System.String	sNewPIN	The new PIN to be assigned. Must not be `null`.

Returns

Type	Description
System.Boolean	If the PIN was changed successfully, then `true` is returned. If not, then `false` is returned and LastError provides the details.

Remarks

This security medium must be in the Selected, State when this method is called. When the method returns, the security medium remains in the same state, regardless of success or failure.

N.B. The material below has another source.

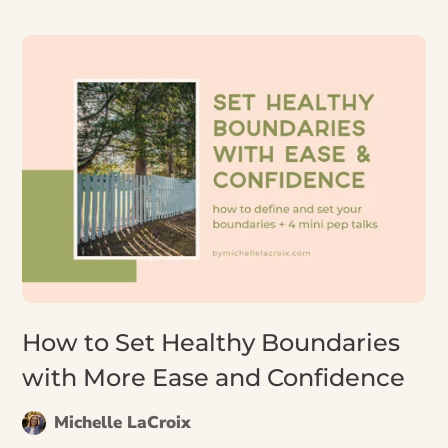
we are when we’re the ones using it. Let’s explore
how and why to unlearn it.
How to Set Healthy Boundaries
with More Ease and Confidence
Michelle LaCroix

For secure PIN change for smart cards the interface IEbicsSecurityMediumClass2 must be used, if it is supported.

Exceptions

Type	Condition
System.ArgumentNullException	The parameter sOldPIN or sNewPIN was `null`.
System.InvalidOperationException	This security medium instance is not in the Selected state.

Create(String, String)

Creates a new software security medium.

Declaration

bool Create(string sSecurityMediaID, string sPIN)

Parameters

Type	Name	Description
System.String	sSecurityMediaID	Usually the path to the key file to be created. If so, this must not be `null` and must not be an empty string. This must be a valid file name of a non-existing file.
System.String	sPIN	The PIN to be assigned to the new file to be created.

Returns

Type	Description
System.Boolean	If the security token was successfully created, then `true` is returned. If creation failed, then `false` is returned and LastError provides more information.

Remarks

This method may only be called when this security medium is in the Null State. If the security token was successfully created, then it will be in the Authenticated State. thereafter.

Exceptions

Type	Condition
System.ArgumentNullException	The parameter sSecurityMediaID or sPIN was `null`.
System.ArgumentException	The parameter sSecurityMediaID was an empty string.
System.InvalidOperationException	There is already a selected file.

GetPasswordInfo()

Provides information about the password that must be passed to Authenticate(String).

Declaration

EbicsPasswordInfo GetPasswordInfo()

Returns

Type	Description
EbicsPasswordInfo

GetSecurityOperations(EbicsContact)

Get an implementation for the security operations bound to the key set for a particular contact.

Declaration

IEbicsSecurityOperations GetSecurityOperations(EbicsContact aContact)

Parameters

Type	Name	Description
EbicsContact	aContact	The EbicsContact that identifies the key set that shall be implicitly used with the returned security operations implementation. Implementations that only store a single key set may ignore this parameter.

Returns

Type	Description
IEbicsSecurityOperations

Release()

Releases a previously authenticated security token.

Declaration

void Release()

Remarks

This method shall end the authenticated state of the security token. Subsequently any calls to methods that require the authenticated state must fail. This method may be called in any state and at any time, even when no security token is present, and it must never fail.

Select(String)

Connect with existing security token.

Declaration

bool Select(string sSecurityMediaID)

Parameters

Type	Name	Description
System.String	sSecurityMediaID	Unique identification of the required token. Must not be `null` or an empty string.

Returns

Type	Description
System.Boolean	If a connection to the requested token could be established, then `true` is returned. If the token was not found, then `false` is returned and LastError provides more information.

Remarks

This method may only be called when this security medium is in the Null State. If the security token was successfully selected, then it will be in the Selected State.

Exceptions

Type	Condition
System.InvalidOperationException	This security medium instance is not in the Null state.